* [ACTIVITY]: Range to output from the entries below: the line containing "28: (212, 373, 0.75)" through the line containing "44: (358, 393, 0.80)". Set it down exactly, ends included, nothing else.

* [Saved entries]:
————

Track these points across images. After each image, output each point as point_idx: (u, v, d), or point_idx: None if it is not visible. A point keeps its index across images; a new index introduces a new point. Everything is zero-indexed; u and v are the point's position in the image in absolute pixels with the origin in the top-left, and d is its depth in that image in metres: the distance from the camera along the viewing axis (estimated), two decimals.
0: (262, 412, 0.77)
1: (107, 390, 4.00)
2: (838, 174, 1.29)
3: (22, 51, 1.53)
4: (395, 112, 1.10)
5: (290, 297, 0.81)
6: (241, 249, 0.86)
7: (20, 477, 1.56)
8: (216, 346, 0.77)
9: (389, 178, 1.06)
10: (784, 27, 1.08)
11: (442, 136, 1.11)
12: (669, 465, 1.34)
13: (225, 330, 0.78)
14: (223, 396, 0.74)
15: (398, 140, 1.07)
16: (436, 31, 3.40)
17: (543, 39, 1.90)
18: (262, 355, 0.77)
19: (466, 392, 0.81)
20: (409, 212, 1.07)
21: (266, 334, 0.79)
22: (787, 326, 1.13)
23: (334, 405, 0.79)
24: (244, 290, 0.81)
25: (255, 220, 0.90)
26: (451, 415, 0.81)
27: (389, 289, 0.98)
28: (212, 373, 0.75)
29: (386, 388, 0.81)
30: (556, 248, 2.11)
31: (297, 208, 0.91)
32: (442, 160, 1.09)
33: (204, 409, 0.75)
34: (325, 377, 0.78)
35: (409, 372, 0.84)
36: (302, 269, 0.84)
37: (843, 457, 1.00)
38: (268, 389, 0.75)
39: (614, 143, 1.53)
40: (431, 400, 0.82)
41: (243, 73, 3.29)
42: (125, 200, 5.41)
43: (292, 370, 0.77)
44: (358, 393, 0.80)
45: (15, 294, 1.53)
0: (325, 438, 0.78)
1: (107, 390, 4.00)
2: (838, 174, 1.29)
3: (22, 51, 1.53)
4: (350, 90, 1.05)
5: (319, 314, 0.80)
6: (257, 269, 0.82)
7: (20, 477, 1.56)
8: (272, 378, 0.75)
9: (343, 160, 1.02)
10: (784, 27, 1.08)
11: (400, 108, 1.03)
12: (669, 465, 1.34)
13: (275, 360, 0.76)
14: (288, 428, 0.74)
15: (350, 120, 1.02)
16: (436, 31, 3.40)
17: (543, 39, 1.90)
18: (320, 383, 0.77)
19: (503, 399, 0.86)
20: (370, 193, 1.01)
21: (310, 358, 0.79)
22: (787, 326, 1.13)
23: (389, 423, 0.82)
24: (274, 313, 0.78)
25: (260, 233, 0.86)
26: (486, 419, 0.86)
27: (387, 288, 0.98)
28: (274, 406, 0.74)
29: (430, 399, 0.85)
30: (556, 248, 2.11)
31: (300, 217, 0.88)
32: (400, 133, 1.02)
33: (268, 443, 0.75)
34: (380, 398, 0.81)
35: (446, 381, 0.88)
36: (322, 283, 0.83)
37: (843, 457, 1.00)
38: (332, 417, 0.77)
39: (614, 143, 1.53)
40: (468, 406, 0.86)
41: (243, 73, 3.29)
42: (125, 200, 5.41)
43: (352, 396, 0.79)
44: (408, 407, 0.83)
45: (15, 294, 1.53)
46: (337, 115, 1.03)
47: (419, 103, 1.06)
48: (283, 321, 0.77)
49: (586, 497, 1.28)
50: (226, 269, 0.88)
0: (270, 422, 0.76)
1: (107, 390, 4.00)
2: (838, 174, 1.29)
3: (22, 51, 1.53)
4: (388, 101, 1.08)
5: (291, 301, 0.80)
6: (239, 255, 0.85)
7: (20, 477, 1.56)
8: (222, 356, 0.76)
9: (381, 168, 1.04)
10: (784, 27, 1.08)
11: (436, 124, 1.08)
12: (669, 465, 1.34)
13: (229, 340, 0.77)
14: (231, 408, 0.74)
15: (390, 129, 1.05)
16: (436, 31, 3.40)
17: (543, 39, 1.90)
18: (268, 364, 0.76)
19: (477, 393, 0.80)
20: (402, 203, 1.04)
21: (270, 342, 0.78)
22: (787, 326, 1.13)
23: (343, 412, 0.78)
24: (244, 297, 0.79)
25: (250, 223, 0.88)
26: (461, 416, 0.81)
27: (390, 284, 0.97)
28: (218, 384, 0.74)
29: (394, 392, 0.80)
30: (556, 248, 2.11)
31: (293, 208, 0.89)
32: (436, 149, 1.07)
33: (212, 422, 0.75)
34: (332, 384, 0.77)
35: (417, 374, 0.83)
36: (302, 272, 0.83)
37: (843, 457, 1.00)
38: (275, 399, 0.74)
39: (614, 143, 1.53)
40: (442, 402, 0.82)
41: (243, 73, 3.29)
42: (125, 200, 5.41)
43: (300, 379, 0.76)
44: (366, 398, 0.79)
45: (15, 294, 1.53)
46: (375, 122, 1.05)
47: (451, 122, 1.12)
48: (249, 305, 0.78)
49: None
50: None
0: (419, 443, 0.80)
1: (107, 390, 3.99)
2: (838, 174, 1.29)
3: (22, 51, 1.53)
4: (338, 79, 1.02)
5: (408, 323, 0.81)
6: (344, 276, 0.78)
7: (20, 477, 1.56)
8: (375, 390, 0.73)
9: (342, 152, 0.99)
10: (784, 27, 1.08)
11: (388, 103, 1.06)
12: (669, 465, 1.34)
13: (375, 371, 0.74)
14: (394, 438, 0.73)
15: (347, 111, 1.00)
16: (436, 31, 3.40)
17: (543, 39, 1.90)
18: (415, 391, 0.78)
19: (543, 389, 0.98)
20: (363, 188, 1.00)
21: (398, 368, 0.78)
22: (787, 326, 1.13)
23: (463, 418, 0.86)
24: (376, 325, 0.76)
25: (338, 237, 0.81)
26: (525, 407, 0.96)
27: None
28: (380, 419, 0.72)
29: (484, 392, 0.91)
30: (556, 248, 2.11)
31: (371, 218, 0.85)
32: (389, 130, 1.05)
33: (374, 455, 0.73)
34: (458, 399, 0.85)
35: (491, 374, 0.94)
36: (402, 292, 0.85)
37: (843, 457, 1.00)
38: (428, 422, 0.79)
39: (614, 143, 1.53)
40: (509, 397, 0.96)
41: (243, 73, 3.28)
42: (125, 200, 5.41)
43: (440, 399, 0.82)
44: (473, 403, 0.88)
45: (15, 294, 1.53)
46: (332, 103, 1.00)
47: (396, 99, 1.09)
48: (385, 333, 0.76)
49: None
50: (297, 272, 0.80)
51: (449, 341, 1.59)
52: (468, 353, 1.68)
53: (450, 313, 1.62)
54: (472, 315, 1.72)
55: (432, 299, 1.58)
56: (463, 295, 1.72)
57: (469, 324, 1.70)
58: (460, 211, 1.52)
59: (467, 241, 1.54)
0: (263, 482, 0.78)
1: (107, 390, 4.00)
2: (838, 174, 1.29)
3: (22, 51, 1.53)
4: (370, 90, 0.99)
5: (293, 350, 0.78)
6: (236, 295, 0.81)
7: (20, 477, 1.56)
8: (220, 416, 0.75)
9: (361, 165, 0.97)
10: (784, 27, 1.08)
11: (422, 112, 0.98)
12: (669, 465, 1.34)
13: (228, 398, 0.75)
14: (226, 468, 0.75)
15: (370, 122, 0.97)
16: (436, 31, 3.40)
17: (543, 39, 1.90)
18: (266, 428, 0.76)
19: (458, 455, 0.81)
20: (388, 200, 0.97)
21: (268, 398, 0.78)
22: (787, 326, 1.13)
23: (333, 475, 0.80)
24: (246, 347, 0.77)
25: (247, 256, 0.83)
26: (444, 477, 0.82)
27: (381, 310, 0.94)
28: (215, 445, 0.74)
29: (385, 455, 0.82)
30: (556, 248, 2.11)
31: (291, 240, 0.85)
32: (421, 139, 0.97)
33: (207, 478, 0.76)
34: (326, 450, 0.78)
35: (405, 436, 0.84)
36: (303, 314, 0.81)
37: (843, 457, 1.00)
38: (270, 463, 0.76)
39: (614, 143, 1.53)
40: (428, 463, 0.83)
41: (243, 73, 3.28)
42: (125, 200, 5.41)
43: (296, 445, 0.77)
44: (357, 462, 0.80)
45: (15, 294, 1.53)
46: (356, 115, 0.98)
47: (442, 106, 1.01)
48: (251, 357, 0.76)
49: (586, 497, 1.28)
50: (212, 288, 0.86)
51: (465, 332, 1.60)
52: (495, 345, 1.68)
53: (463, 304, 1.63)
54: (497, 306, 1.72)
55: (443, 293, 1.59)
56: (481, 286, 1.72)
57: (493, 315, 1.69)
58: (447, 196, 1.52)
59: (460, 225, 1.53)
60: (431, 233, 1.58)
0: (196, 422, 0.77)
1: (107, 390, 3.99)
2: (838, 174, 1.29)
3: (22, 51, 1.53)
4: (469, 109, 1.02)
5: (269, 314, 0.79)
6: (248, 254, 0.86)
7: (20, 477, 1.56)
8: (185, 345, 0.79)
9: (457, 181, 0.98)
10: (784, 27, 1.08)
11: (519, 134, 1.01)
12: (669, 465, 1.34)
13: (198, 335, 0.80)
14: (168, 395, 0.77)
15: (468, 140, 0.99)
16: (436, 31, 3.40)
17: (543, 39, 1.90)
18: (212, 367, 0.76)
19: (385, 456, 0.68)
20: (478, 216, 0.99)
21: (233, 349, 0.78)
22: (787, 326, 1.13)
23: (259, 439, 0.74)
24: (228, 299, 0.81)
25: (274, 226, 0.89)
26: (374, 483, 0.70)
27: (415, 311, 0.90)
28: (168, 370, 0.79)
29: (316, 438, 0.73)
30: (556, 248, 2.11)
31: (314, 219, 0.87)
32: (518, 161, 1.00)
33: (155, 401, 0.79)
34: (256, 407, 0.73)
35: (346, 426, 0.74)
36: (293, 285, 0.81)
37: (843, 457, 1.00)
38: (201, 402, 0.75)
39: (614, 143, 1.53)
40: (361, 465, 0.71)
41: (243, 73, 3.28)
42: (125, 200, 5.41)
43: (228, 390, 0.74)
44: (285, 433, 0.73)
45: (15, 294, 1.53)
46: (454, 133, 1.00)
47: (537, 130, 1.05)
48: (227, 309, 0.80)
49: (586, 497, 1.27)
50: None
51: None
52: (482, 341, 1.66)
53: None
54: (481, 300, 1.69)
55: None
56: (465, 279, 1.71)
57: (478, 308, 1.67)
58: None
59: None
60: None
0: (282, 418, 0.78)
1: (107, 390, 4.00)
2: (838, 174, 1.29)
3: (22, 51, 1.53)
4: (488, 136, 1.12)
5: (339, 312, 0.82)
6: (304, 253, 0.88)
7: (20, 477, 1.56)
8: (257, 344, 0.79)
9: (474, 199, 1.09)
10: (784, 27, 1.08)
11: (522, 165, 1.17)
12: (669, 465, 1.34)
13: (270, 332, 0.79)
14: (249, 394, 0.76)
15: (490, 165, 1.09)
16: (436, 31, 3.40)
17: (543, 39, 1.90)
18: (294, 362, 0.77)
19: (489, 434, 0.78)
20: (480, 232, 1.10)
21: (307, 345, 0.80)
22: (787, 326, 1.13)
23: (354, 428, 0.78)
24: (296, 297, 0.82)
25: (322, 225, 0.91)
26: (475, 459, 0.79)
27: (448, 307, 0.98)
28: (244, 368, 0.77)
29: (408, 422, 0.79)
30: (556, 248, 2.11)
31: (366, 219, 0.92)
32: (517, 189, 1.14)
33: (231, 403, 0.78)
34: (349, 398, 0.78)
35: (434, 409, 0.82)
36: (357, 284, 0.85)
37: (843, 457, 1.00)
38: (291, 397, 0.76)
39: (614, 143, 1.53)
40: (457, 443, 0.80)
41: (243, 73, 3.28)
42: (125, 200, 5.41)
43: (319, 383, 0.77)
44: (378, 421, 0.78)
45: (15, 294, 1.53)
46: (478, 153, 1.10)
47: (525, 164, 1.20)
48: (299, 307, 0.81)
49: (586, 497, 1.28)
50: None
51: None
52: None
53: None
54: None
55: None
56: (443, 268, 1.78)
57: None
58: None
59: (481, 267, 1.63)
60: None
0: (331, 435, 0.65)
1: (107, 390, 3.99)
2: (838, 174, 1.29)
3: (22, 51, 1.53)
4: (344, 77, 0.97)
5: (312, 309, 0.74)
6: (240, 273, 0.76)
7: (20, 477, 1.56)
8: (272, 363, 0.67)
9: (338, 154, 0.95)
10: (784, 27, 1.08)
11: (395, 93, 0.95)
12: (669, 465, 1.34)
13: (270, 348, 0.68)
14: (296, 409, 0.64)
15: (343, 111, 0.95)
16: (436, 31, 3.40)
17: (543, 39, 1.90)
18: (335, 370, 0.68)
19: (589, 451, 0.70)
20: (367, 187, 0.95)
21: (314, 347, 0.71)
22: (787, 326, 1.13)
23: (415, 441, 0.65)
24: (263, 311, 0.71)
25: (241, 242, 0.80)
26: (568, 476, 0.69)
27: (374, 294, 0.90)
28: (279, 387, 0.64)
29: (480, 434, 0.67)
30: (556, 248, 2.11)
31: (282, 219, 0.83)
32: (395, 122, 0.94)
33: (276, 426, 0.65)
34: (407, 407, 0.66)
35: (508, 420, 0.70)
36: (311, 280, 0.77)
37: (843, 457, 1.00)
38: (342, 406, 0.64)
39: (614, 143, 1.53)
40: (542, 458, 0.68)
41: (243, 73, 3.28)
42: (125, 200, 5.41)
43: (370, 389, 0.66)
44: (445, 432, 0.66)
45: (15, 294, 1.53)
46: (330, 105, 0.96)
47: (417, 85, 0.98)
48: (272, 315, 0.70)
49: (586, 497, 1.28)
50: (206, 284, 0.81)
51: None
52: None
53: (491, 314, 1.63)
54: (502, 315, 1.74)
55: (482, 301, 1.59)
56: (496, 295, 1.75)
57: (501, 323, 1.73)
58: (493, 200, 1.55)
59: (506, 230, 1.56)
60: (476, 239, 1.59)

————

* [WORKED SOLUTION]:
28: (212, 373, 0.75)
29: (386, 388, 0.81)
30: (556, 248, 2.11)
31: (297, 208, 0.91)
32: (442, 160, 1.09)
33: (204, 409, 0.75)
34: (325, 377, 0.78)
35: (409, 372, 0.84)
36: (302, 269, 0.84)
37: (843, 457, 1.00)
38: (268, 389, 0.75)
39: (614, 143, 1.53)
40: (431, 400, 0.82)
41: (243, 73, 3.29)
42: (125, 200, 5.41)
43: (292, 370, 0.77)
44: (358, 393, 0.80)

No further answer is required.